When you look at it, after so many years we’ve got a lot of data, but it does not mean that we have fixed the problem of organisations identifying the right things,” says Smout.
That will not happen unless businesses develop a strong risk culture that allows the right risk topics to be identified and discussed.
“Having a risk management culture where people feel safe and encouraged to speak up is important, because then you can deal with the root cause of the problem and fix it.”
Accountants and finance professionals all have a role to play, says Smout.
Examining the root causes of corporate failures is crucial, particularly based on what the data and analytics indicate. This should include looking at the causes from a behavioural perspective as well.
“If we look through the numbers to find the story, we will be able to address problems and change the behaviour behind it,” he says.
An ongoing evolution
Change can be slow in the regulation space, admits Morrow. Yet over the past two decades there has been a definite evolution in compliance methods.
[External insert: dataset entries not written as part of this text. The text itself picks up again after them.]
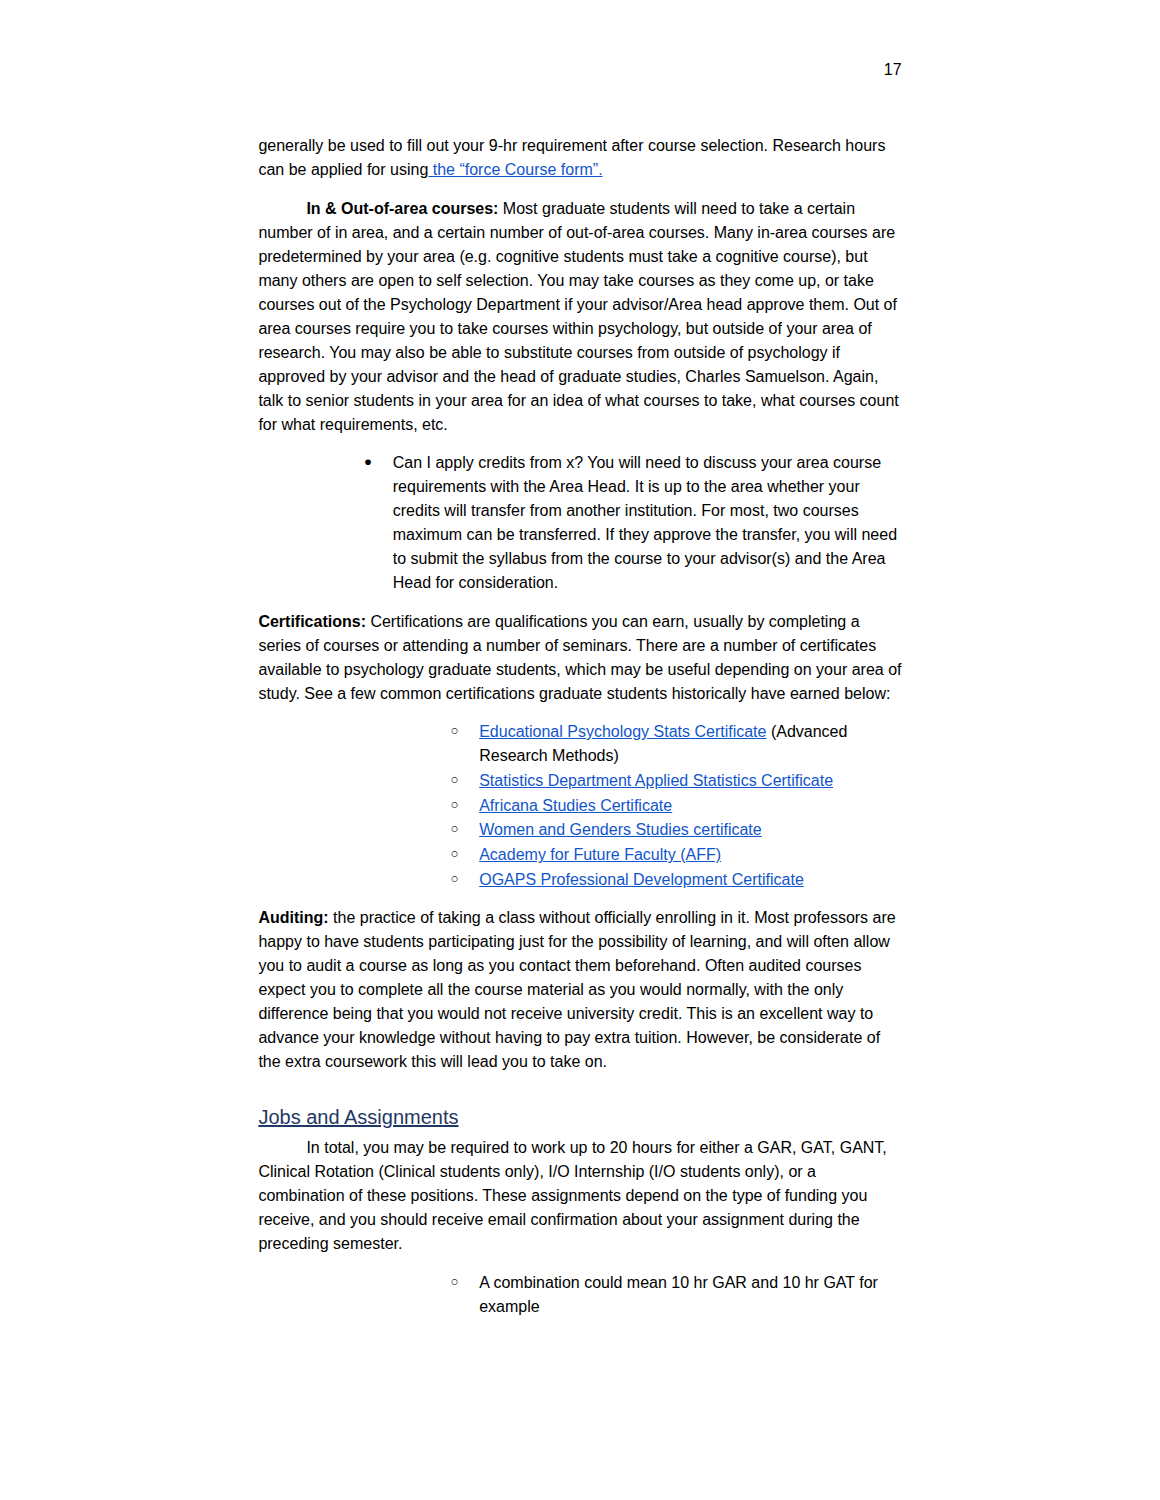17
generally be used to fill out your 9-hr requirement after course selection. Research hours can be applied for using the “force Course form”.
In & Out-of-area courses: Most graduate students will need to take a certain number of in area, and a certain number of out-of-area courses. Many in-area courses are predetermined by your area (e.g. cognitive students must take a cognitive course), but many others are open to self selection. You may take courses as they come up, or take courses out of the Psychology Department if your advisor/Area head approve them. Out of area courses require you to take courses within psychology, but outside of your area of research. You may also be able to substitute courses from outside of psychology if approved by your advisor and the head of graduate studies, Charles Samuelson. Again, talk to senior students in your area for an idea of what courses to take, what courses count for what requirements, etc.
Can I apply credits from x? You will need to discuss your area course requirements with the Area Head. It is up to the area whether your credits will transfer from another institution. For most, two courses maximum can be transferred. If they approve the transfer, you will need to submit the syllabus from the course to your advisor(s) and the Area Head for consideration.
Certifications: Certifications are qualifications you can earn, usually by completing a series of courses or attending a number of seminars. There are a number of certificates available to psychology graduate students, which may be useful depending on your area of study. See a few common certifications graduate students historically have earned below:
Educational Psychology Stats Certificate (Advanced Research Methods)
Statistics Department Applied Statistics Certificate
Africana Studies Certificate
Women and Genders Studies certificate
Academy for Future Faculty (AFF)
OGAPS Professional Development Certificate
Auditing: the practice of taking a class without officially enrolling in it. Most professors are happy to have students participating just for the possibility of learning, and will often allow you to audit a course as long as you contact them beforehand. Often audited courses expect you to complete all the course material as you would normally, with the only difference being that you would not receive university credit. This is an excellent way to advance your knowledge without having to pay extra tuition. However, be considerate of the extra coursework this will lead you to take on.
Jobs and Assignments
In total, you may be required to work up to 20 hours for either a GAR, GAT, GANT, Clinical Rotation (Clinical students only), I/O Internship (I/O students only), or a combination of these positions. These assignments depend on the type of funding you receive, and you should receive email confirmation about your assignment during the preceding semester.
A combination could mean 10 hr GAR and 10 hr GAT for example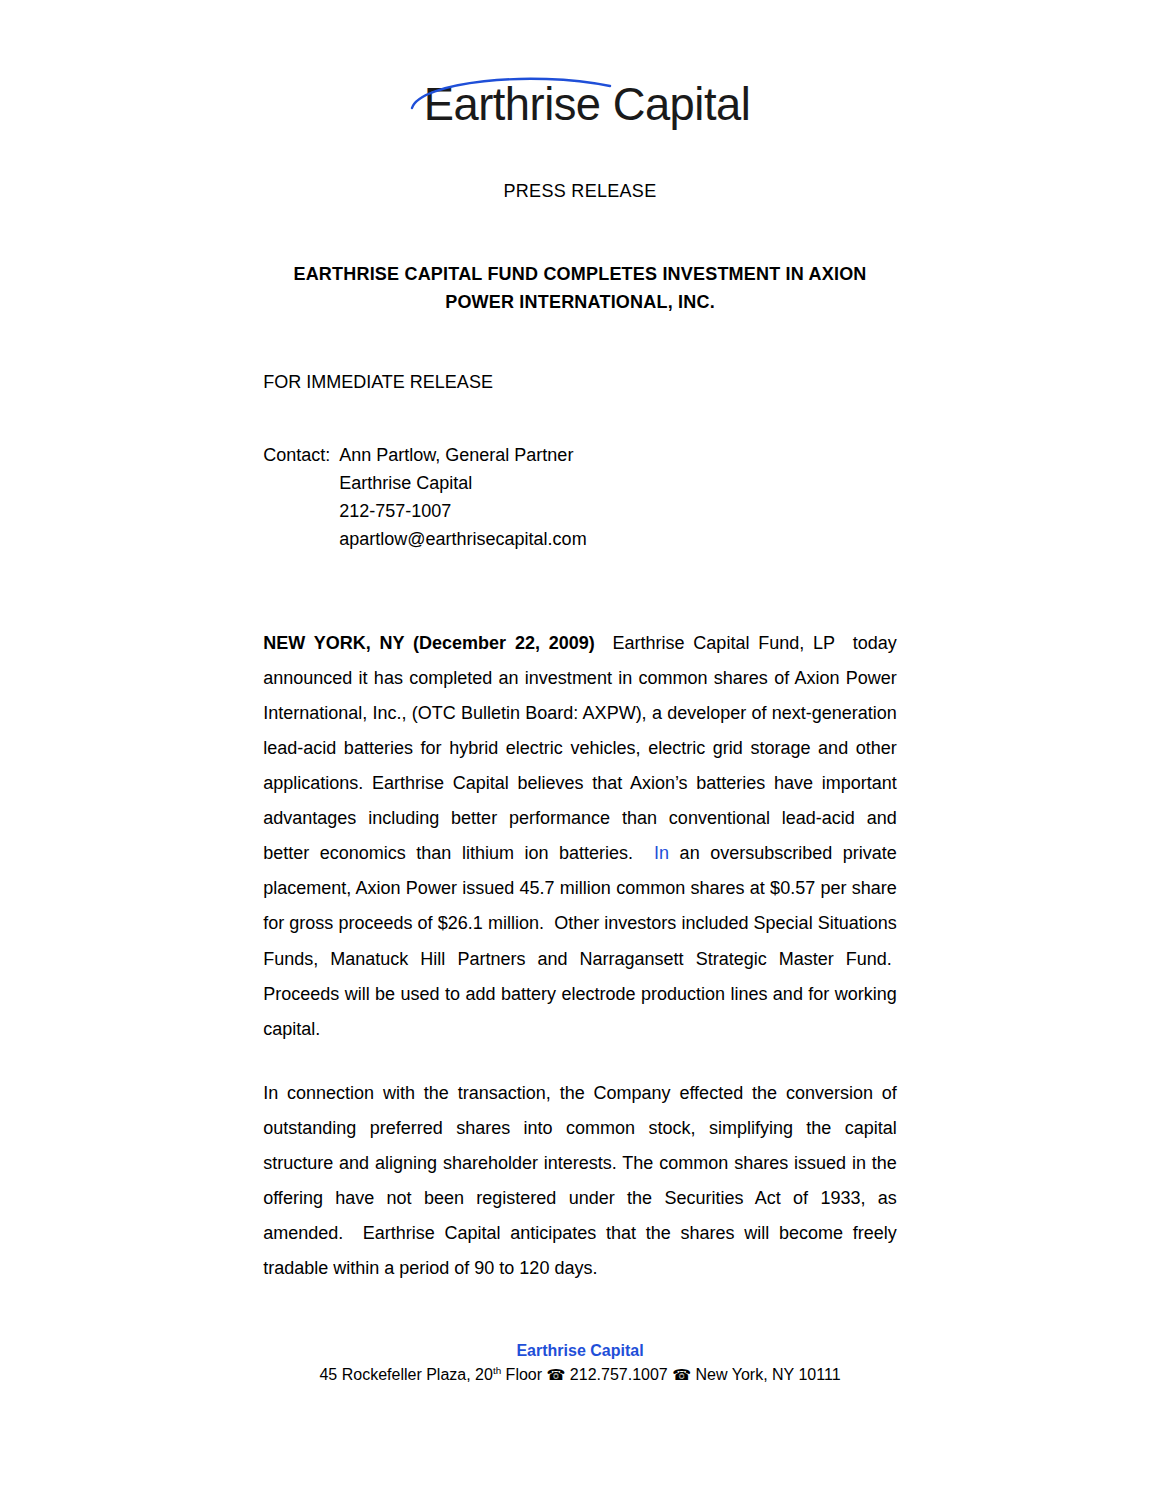Earthrise Capital
PRESS RELEASE
EARTHRISE CAPITAL FUND COMPLETES INVESTMENT IN AXION
POWER INTERNATIONAL, INC.
FOR IMMEDIATE RELEASE
Contact:
Ann Partlow, General Partner
Earthrise Capital
212-757-1007
apartlow@earthrisecapital.com
NEW YORK, NY (December 22, 2009) Earthrise Capital Fund, LP today announced it has completed an investment in common shares of Axion Power International, Inc., (OTC Bulletin Board: AXPW), a developer of next-generation lead-acid batteries for hybrid electric vehicles, electric grid storage and other applications. Earthrise Capital believes that Axion’s batteries have important advantages including better performance than conventional lead-acid and better economics than lithium ion batteries. In an oversubscribed private placement, Axion Power issued 45.7 million common shares at $0.57 per share for gross proceeds of $26.1 million. Other investors included Special Situations Funds, Manatuck Hill Partners and Narragansett Strategic Master Fund. Proceeds will be used to add battery electrode production lines and for working capital.
In connection with the transaction, the Company effected the conversion of outstanding preferred shares into common stock, simplifying the capital structure and aligning shareholder interests. The common shares issued in the offering have not been registered under the Securities Act of 1933, as amended. Earthrise Capital anticipates that the shares will become freely tradable within a period of 90 to 120 days.
Earthrise Capital
45 Rockefeller Plaza, 20th Floor ☎ 212.757.1007 ☎ New York, NY 10111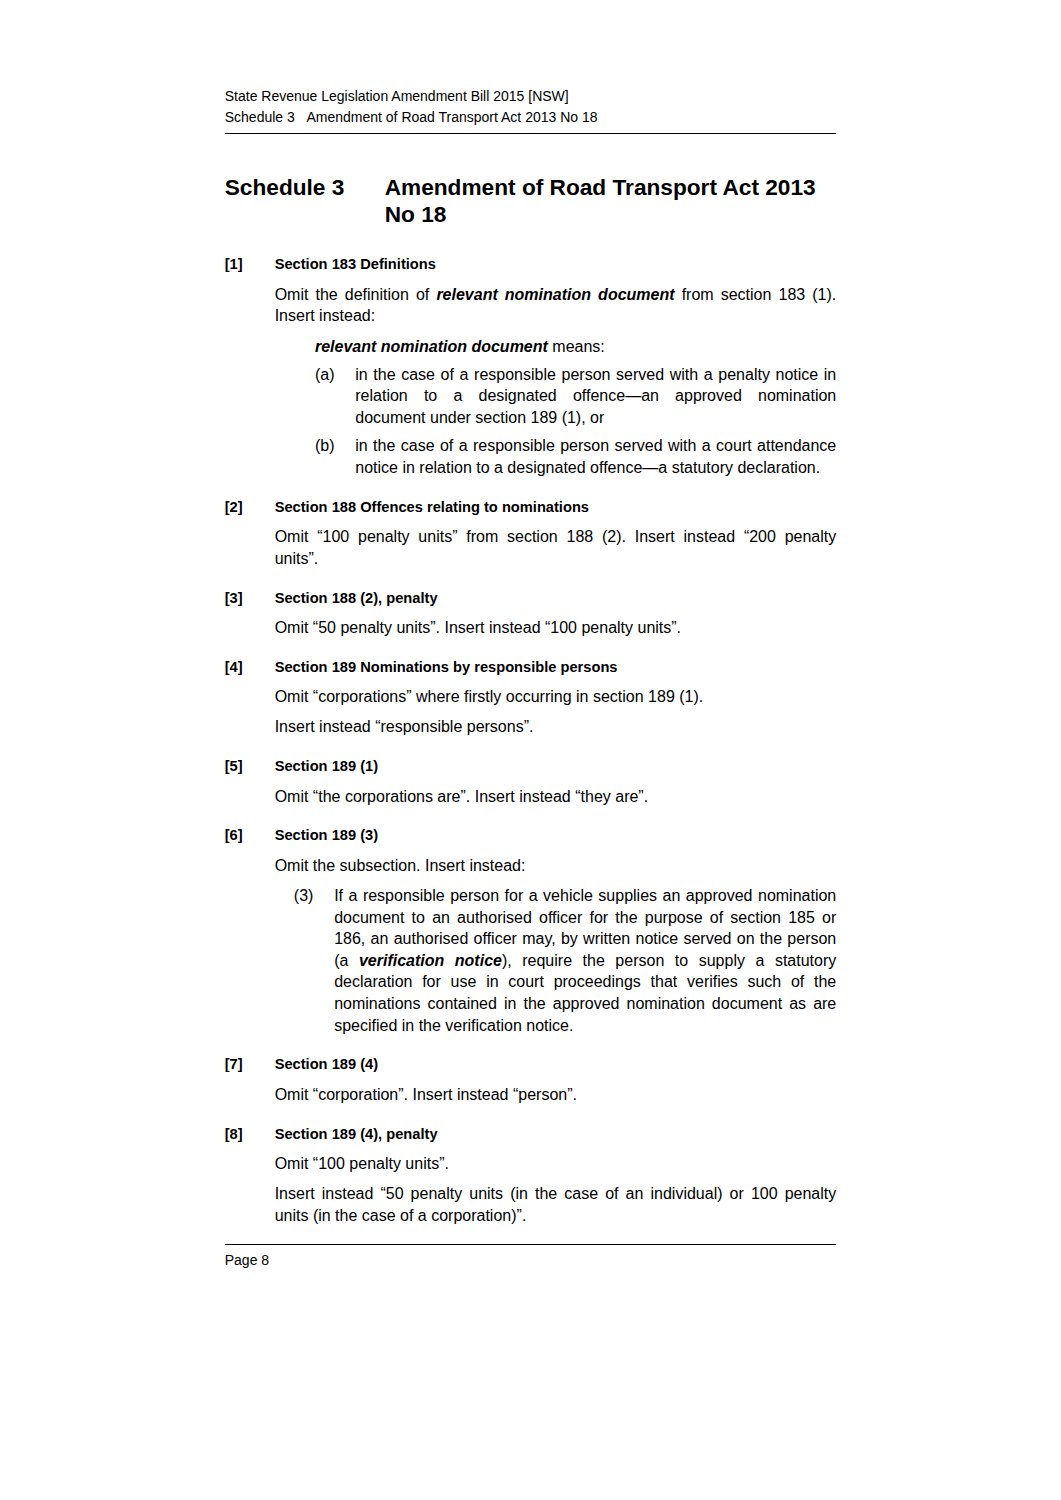State Revenue Legislation Amendment Bill 2015 [NSW]
Schedule 3 Amendment of Road Transport Act 2013 No 18
Schedule 3 Amendment of Road Transport Act 2013 No 18
[1] Section 183 Definitions
Omit the definition of relevant nomination document from section 183 (1). Insert instead:
relevant nomination document means:
(a) in the case of a responsible person served with a penalty notice in relation to a designated offence—an approved nomination document under section 189 (1), or
(b) in the case of a responsible person served with a court attendance notice in relation to a designated offence—a statutory declaration.
[2] Section 188 Offences relating to nominations
Omit “100 penalty units” from section 188 (2). Insert instead “200 penalty units”.
[3] Section 188 (2), penalty
Omit “50 penalty units”. Insert instead “100 penalty units”.
[4] Section 189 Nominations by responsible persons
Omit “corporations” where firstly occurring in section 189 (1).
Insert instead “responsible persons”.
[5] Section 189 (1)
Omit “the corporations are”. Insert instead “they are”.
[6] Section 189 (3)
Omit the subsection. Insert instead:
(3) If a responsible person for a vehicle supplies an approved nomination document to an authorised officer for the purpose of section 185 or 186, an authorised officer may, by written notice served on the person (a verification notice), require the person to supply a statutory declaration for use in court proceedings that verifies such of the nominations contained in the approved nomination document as are specified in the verification notice.
[7] Section 189 (4)
Omit “corporation”. Insert instead “person”.
[8] Section 189 (4), penalty
Omit “100 penalty units”.
Insert instead “50 penalty units (in the case of an individual) or 100 penalty units (in the case of a corporation)”.
Page 8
“If you look at any Australian regulator’s compliance and enforcement policy, there’s a very high likelihood that somewhere in that policy, you’ll see a pyramid of ways compliance is enforced. This starts with warning letters on the bottom rung and leads up to prosecution and licence cancellation at the top. That pyramid is still being used, but it is now increasingly complemented by other data-driven insights,” she says.
Smout also says the regulatory space is evolving.
“I think we are starting to move to the right space, which is how to get the right kind of risk culture and risk management over financial and non-financial metrics. Just regulating, requiring returns to be completed and having oversight in multiple ways does not help you see the wood for the trees,” he says.